In this notebook, we will use pytorch to make a network able to learn XOR. 

In [1]:
# pip install torch==1.7.1+cpu torchvision==0.8.2+cpu torchaudio===0.7.2 -f https://download.pytorch.org/whl/torch_stable.html

In [2]:
import numpy as np
import torch
import torch.nn as nn
import torch.nn.functional as F
import torch.optim as optim

In [3]:
X = torch.Tensor([[0, 0], [0, 1], [1, 0], [1, 1]])
y = torch.tensor([[0.], [1.], [1.], [0.]], requires_grad=True)
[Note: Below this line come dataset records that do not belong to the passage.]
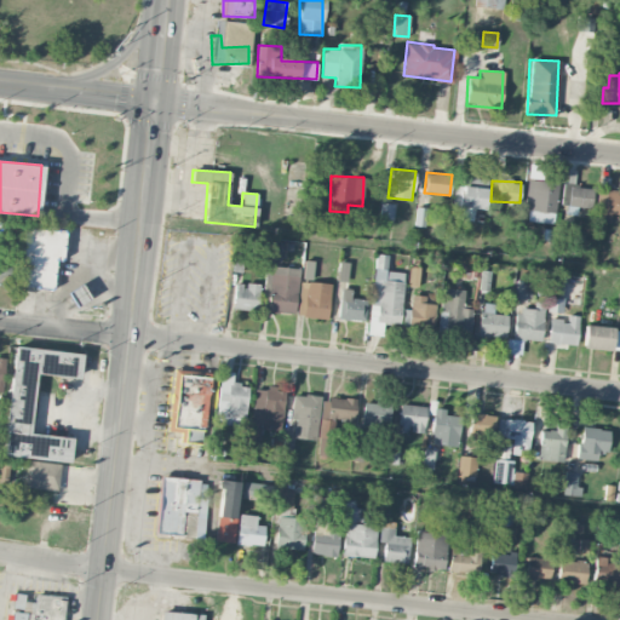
[(555,223),(556,182),(527,181),(526,211),(528,211),(527,222),(555,223)]
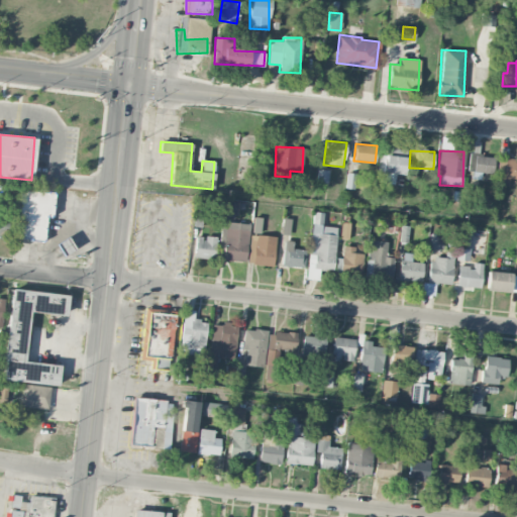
[(469,178),(480,179),(480,173),(494,174),(494,156),(470,154),(469,178)]
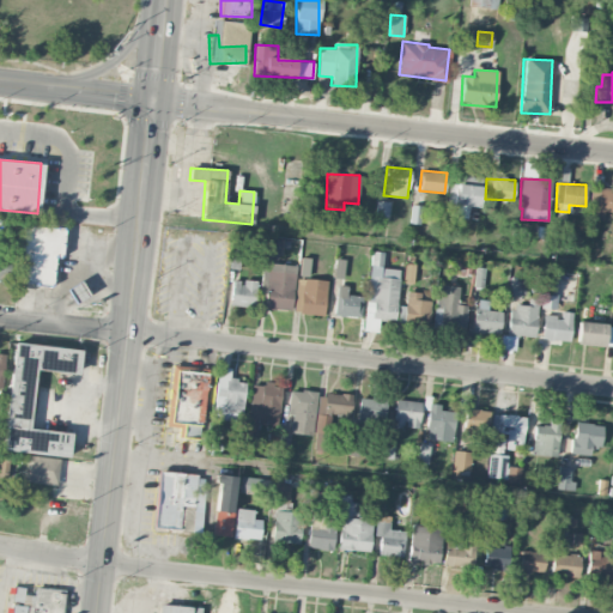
[(479,207),(480,186),(449,184),(448,204),(453,204),(453,218),(468,218),(468,206),(479,207)]
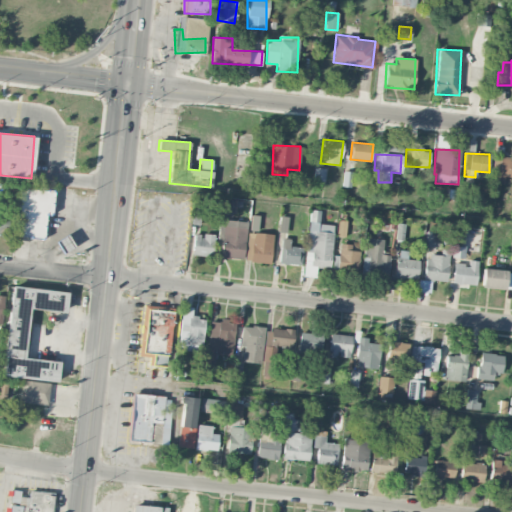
[(492,183),(504,184),(504,176),(511,176),(511,157),(493,157),(492,183)]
Above, we have the data necessary to learn the XOR problem. It consists of every possible combination of the two variables x1 and x2, and the associated y value.

In [4]:
class Net(nn.Module):
    
    def __init__(self):
        super().__init__()

        self.fc1 = nn.Linear(in_features=2, out_features=3)
        self.fc2 = nn.Linear(in_features=3, out_features=1)
    
    def forward(self, x):
        x = F.relu(self.fc1(x))
        x = self.fc2(x)
        return nn.Sigmoid()(x)

Above is the neural network we will use to learn how to solve the XOR problem.    
One of the challenge of the XOR is that it is not a linear problem, so a classic linear Machine Learning algorithm wouldn't be able to solve it.

In [5]:
net = Net()
optimizer = optim.SGD(net.parameters(), lr=0.1)
epochs = 10000

In [6]:
for epoch in range(epochs):
    net.zero_grad()
    output = net(X)
    loss = nn.MSELoss()(output, y)
    loss.backward()
    optimizer.step()
    if epoch%1000 == 0:
        print(f'Epoch #{epoch} → {loss}')

Epoch #0 → 0.26369836926460266
Epoch #1000 → 0.07146775722503662
Epoch #2000 → 0.01217123493552208
Epoch #3000 → 0.005333013832569122
Epoch #4000 → 0.0032238338608294725
Epoch #5000 → 0.0022554725874215364
Epoch #6000 → 0.0017135521629825234
Epoch #7000 → 0.0013717401307076216
Epoch #8000 → 0.0011380105279386044
Epoch #9000 → 0.0009689016733318567


As we can see it converges eventually.

In [7]:
net(X)

tensor([[0.0453],
        [0.9780],
        [0.9779],
        [0.0184]], grad_fn=<SigmoidBackward>)

We get the appropriate results, when rounding our results, we would have the expected [0, 1, 1, 0] corresponding to the actual values.

Our solution relies a lot on the initiation of weights. Given the wrong set of initial weights, it might never converge to the right solution.